- **Directions**:
Render every line of the records below as a single numbered list, omitting any blank lines.

- **Given records**:
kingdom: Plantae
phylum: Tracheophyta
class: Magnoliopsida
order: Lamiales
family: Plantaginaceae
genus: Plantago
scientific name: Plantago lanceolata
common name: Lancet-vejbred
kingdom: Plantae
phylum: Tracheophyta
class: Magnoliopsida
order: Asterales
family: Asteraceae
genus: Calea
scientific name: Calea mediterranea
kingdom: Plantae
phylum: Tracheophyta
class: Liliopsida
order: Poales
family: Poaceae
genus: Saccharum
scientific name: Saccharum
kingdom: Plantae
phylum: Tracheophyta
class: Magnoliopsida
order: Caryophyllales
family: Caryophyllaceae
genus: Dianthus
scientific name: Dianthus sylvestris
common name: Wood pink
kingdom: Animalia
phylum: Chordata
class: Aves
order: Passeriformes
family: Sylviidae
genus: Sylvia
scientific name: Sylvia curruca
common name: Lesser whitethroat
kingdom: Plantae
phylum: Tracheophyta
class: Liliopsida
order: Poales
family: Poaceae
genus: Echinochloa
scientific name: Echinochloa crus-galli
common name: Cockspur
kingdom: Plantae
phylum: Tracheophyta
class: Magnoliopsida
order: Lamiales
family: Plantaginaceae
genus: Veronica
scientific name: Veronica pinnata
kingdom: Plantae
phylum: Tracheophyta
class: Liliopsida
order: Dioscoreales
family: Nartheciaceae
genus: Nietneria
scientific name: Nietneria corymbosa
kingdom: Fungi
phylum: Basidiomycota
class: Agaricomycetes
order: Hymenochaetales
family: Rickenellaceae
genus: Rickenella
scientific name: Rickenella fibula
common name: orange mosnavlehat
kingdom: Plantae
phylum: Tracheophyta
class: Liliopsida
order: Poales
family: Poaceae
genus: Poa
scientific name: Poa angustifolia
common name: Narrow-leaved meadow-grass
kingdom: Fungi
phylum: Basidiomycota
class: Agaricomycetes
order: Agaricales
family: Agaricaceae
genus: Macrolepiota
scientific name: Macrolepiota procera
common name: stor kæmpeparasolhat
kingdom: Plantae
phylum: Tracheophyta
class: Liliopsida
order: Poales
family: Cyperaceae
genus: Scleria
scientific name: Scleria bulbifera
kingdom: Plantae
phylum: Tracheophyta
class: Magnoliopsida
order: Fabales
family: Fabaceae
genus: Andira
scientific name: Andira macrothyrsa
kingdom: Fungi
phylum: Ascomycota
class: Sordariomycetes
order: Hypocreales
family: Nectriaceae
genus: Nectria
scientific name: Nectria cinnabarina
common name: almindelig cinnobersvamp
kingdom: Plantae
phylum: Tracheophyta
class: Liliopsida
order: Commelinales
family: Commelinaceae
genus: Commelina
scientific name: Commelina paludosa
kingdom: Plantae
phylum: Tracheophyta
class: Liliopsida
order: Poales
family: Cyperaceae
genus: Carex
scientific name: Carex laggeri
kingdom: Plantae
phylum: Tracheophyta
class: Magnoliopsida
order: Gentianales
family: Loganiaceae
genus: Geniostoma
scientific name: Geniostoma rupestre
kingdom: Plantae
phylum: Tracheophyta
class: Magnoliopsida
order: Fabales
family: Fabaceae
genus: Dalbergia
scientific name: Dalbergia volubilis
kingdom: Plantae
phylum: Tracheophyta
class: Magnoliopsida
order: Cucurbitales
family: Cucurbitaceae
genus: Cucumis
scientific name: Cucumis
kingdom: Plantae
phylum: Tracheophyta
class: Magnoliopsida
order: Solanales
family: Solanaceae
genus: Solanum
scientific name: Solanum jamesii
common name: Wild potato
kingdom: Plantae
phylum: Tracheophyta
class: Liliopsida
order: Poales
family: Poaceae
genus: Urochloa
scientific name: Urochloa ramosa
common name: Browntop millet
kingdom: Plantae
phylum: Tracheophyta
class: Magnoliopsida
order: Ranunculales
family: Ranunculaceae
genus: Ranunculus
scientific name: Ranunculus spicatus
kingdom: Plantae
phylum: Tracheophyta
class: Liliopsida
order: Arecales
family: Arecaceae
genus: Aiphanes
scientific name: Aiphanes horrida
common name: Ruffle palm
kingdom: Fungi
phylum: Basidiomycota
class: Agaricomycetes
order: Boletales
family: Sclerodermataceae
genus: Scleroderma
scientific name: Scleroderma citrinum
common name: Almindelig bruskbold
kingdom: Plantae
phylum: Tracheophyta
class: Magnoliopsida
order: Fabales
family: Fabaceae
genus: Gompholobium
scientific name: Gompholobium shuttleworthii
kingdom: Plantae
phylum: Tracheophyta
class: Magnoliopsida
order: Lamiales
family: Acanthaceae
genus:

- **Written solution**:
1. kingdom: Plantae
2. phylum: Tracheophyta
3. class: Magnoliopsida
4. order: Lamiales
5. family: Plantaginaceae
6. genus: Plantago
7. scientific name: Plantago lanceolata
8. common name: Lancet-vejbred
9. kingdom: Plantae
10. phylum: Tracheophyta
11. class: Magnoliopsida
12. order: Asterales
13. family: Asteraceae
14. genus: Calea
15. scientific name: Calea mediterranea
16. kingdom: Plantae
17. phylum: Tracheophyta
18. class: Liliopsida
19. order: Poales
20. family: Poaceae
21. genus: Saccharum
22. scientific name: Saccharum
23. kingdom: Plantae
24. phylum: Tracheophyta
25. class: Magnoliopsida
26. order: Caryophyllales
27. family: Caryophyllaceae
28. genus: Dianthus
29. scientific name: Dianthus sylvestris
30. common name: Wood pink
31. kingdom: Animalia
32. phylum: Chordata
33. class: Aves
34. order: Passeriformes
35. family: Sylviidae
36. genus: Sylvia
37. scientific name: Sylvia curruca
38. common name: Lesser whitethroat
39. kingdom: Plantae
40. phylum: Tracheophyta
41. class: Liliopsida
42. order: Poales
43. family: Poaceae
44. genus: Echinochloa
45. scientific name: Echinochloa crus-galli
46. common name: Cockspur
47. kingdom: Plantae
48. phylum: Tracheophyta
49. class: Magnoliopsida
50. order: Lamiales
51. family: Plantaginaceae
52. genus: Veronica
53. scientific name: Veronica pinnata
54. kingdom: Plantae
55. phylum: Tracheophyta
56. class: Liliopsida
57. order: Dioscoreales
58. family: Nartheciaceae
59. genus: Nietneria
60. scientific name: Nietneria corymbosa
61. kingdom: Fungi
62. phylum: Basidiomycota
63. class: Agaricomycetes
64. order: Hymenochaetales
65. family: Rickenellaceae
66. genus: Rickenella
67. scientific name: Rickenella fibula
68. common name: orange mosnavlehat
69. kingdom: Plantae
70. phylum: Tracheophyta
71. class: Liliopsida
72. order: Poales
73. family: Poaceae
74. genus: Poa
75. scientific name: Poa angustifolia
76. common name: Narrow-leaved meadow-grass
77. kingdom: Fungi
78. phylum: Basidiomycota
79. class: Agaricomycetes
80. order: Agaricales
81. family: Agaricaceae
82. genus: Macrolepiota
83. scientific name: Macrolepiota procera
84. common name: stor kæmpeparasolhat
85. kingdom: Plantae
86. phylum: Tracheophyta
87. class: Liliopsida
88. order: Poales
89. family: Cyperaceae
90. genus: Scleria
91. scientific name: Scleria bulbifera
92. kingdom: Plantae
93. phylum: Tracheophyta
94. class: Magnoliopsida
95. order: Fabales
96. family: Fabaceae
97. genus: Andira
98. scientific name: Andira macrothyrsa
99. kingdom: Fungi
100. phylum: Ascomycota
101. class: Sordariomycetes
102. order: Hypocreales
103. family: Nectriaceae
104. genus: Nectria
105. scientific name: Nectria cinnabarina
106. common name: almindelig cinnobersvamp
107. kingdom: Plantae
108. phylum: Tracheophyta
109. class: Liliopsida
110. order: Commelinales
111. family: Commelinaceae
112. genus: Commelina
113. scientific name: Commelina paludosa
114. kingdom: Plantae
115. phylum: Tracheophyta
116. class: Liliopsida
117. order: Poales
118. family: Cyperaceae
119. genus: Carex
120. scientific name: Carex laggeri
121. kingdom: Plantae
122. phylum: Tracheophyta
123. class: Magnoliopsida
124. order: Gentianales
125. family: Loganiaceae
126. genus: Geniostoma
127. scientific name: Geniostoma rupestre
128. kingdom: Plantae
129. phylum: Tracheophyta
130. class: Magnoliopsida
131. order: Fabales
132. family: Fabaceae
133. genus: Dalbergia
134. scientific name: Dalbergia volubilis
135. kingdom: Plantae
136. phylum: Tracheophyta
137. class: Magnoliopsida
138. order: Cucurbitales
139. family: Cucurbitaceae
140. genus: Cucumis
141. scientific name: Cucumis
142. kingdom: Plantae
143. phylum: Tracheophyta
144. class: Magnoliopsida
145. order: Solanales
146. family: Solanaceae
147. genus: Solanum
148. scientific name: Solanum jamesii
149. common name: Wild potato
150. kingdom: Plantae
151. phylum: Tracheophyta
152. class: Liliopsida
153. order: Poales
154. family: Poaceae
155. genus: Urochloa
156. scientific name: Urochloa ramosa
157. common name: Browntop millet
158. kingdom: Plantae
159. phylum: Tracheophyta
160. class: Magnoliopsida
161. order: Ranunculales
162. family: Ranunculaceae
163. genus: Ranunculus
164. scientific name: Ranunculus spicatus
165. kingdom: Plantae
166. phylum: Tracheophyta
167. class: Liliopsida
168. order: Arecales
169. family: Arecaceae
170. genus: Aiphanes
171. scientific name: Aiphanes horrida
172. common name: Ruffle palm
173. kingdom: Fungi
174. phylum: Basidiomycota
175. class: Agaricomycetes
176. order: Boletales
177. family: Sclerodermataceae
178. genus: Scleroderma
179. scientific name: Scleroderma citrinum
180. common name: Almindelig bruskbold
181. kingdom: Plantae
182. phylum: Tracheophyta
183. class: Magnoliopsida
184. order: Fabales
185. family: Fabaceae
186. genus: Gompholobium
187. scientific name: Gompholobium shuttleworthii
188. kingdom: Plantae
189. phylum: Tracheophyta
190. class: Magnoliopsida
191. order: Lamiales
192. family: Acanthaceae
193. genus:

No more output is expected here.